No que tange às normas de amarração de cargas, no país as regras são limitadas e partem do artigo 102 do CTB, que regulamenta alguns tipos de transporte, como produtos siderúrgicos, pedras ornamentais (blocos de granito), madeira e contêiner. “Para demais cargas, esperamos que seja
publicada ainda neste ano uma nova resolução do Contran. No âmbito internacional, há várias normativas. Cito a mais significativa: a Norma Europeia EN 12195. Uma novidade: vem aí a ISO 39001 – Segurança no Transporte Rodoviário. Muitas empresas na Europa e uma na Argentina estão certificadas. Certamente, o Plano de Amarração​ fará parte dos procedimentos para cargas
superdimensionadas”, acredita o especialista Rubem.​

OLHAR PARA FRENTE
A Autopista Fernão Dias antecipa que está sendo criado um grupo interno para, junto aos órgãos competentes e às empresas transportadoras, elaborar um estudo de viabilidade e criar um programa emergencial voltado para o transporte de cargas. O intuito é dirimir incidentes como os relatados nesta reportagem. “Gostaria de aproveitar a oportunidade para dizer que lamentamos os prejuízos e os danos causados aos usuários e informar que estamos trabalhando e analisando outras possibilidades
para melhorar a qualidade do trabalho da concessionária e minimizar problemas ”, comunica o diretor-superintendente da Autopista Fernão Dias, Helvécio Tamm de Lima Filho.O presidente do Sindicato dos Cegonheiros do Estado de Minas Gerais (Sintrauto), Carlos Roesel, corrobora a importância de implementar aprimoramentos na prestação de serviços com o objetivo de oferecer segurança a todos os usuários. “Ao se planejarem e implantarem ações direcionadas à segurança e à adequada trafegabilidade de veículos de transporte de cargas, incluindo as superdimensionadas, a sociedade e os profissionais das estradas são positivamente impactados. Atividades conjuntas – empresas, instituições de classe e governo – tornam-se o caminho para a benéfica prestação de serviço e, consequentemente, para o desenvolvimento da economia nacional ”, analisa Roesel.

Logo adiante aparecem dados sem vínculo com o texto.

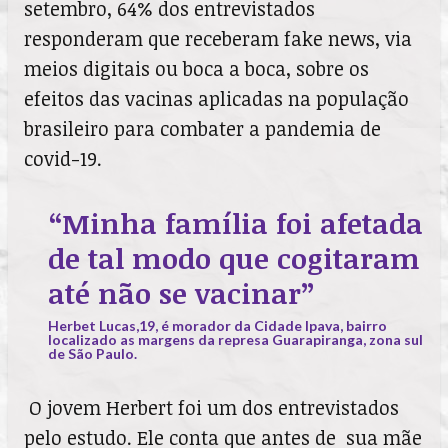
setembro, 64% dos entrevistados
responderam que receberam fake news, via
meios digitais ou boca a boca, sobre os
efeitos das vacinas aplicadas na população
brasileiro para combater a pandemia de
covid-19.
“Minha família foi afetada
de tal modo que cogitaram
até não se vacinar”
Herbet Lucas,19, é morador da Cidade Ipava, bairro
localizado as margens da represa Guarapiranga, zona sul
de São Paulo.
O jovem Herbert foi um dos entrevistados
pelo estudo. Ele conta que antes de sua mãe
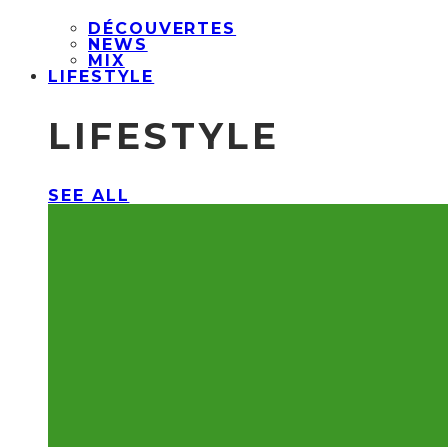
DÉCOUVERTES
NEWS
MIX
LIFESTYLE
LIFESTYLE
SEE ALL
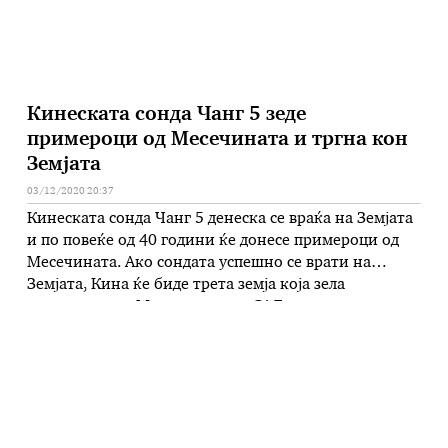
Кинеската сонда Чанг 5 зеде
примероци од Месечината и тргна кон
Земјата
03/12/2020 20:37
Кинеската сонда Чанг 5 денеска се враќа на Земјата
и по повеќе од 40 години ќе донесе примероци од
Месечината. Ако сондата успешно се врати на
Земјата, Кина ќе биде трета земја која зела
примероци од Месечината по САД и поранешниот
Советски Сојуз. Задачата на Чанг 5 беше да земи
примероци од два метри под …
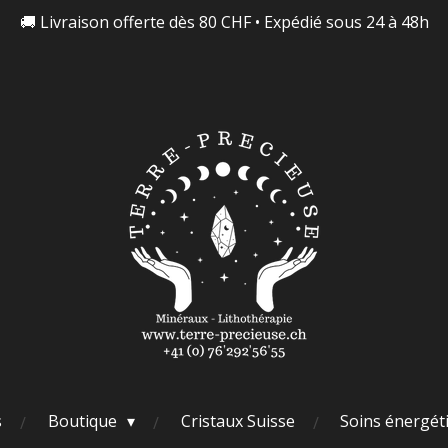
🚚 Livraison offerte dès 80 CHF • Expédié sous 24 à 48h
s
Boutique
Cristaux Suisse
Soins énergét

O presidente do Sindipesa completa: “Quando encontrarem um veículo transportando uma carga excedente, lembrem- -se de que se trata de atividade essencial para o país, pois sem ele não há construção de hidrelétricas, de refinarias, de exploração de petróleo e gás, não há construção nem ampliação de rodovias, não há a implantação de novas indústrias, não há crescimento, nem geração
de renda, emprego e bem-estar para todos. Aguentem uma possível morosidade no trânsito com paciência e saibam que, quanto mais cargas dessas nas estradas, melhor para o país".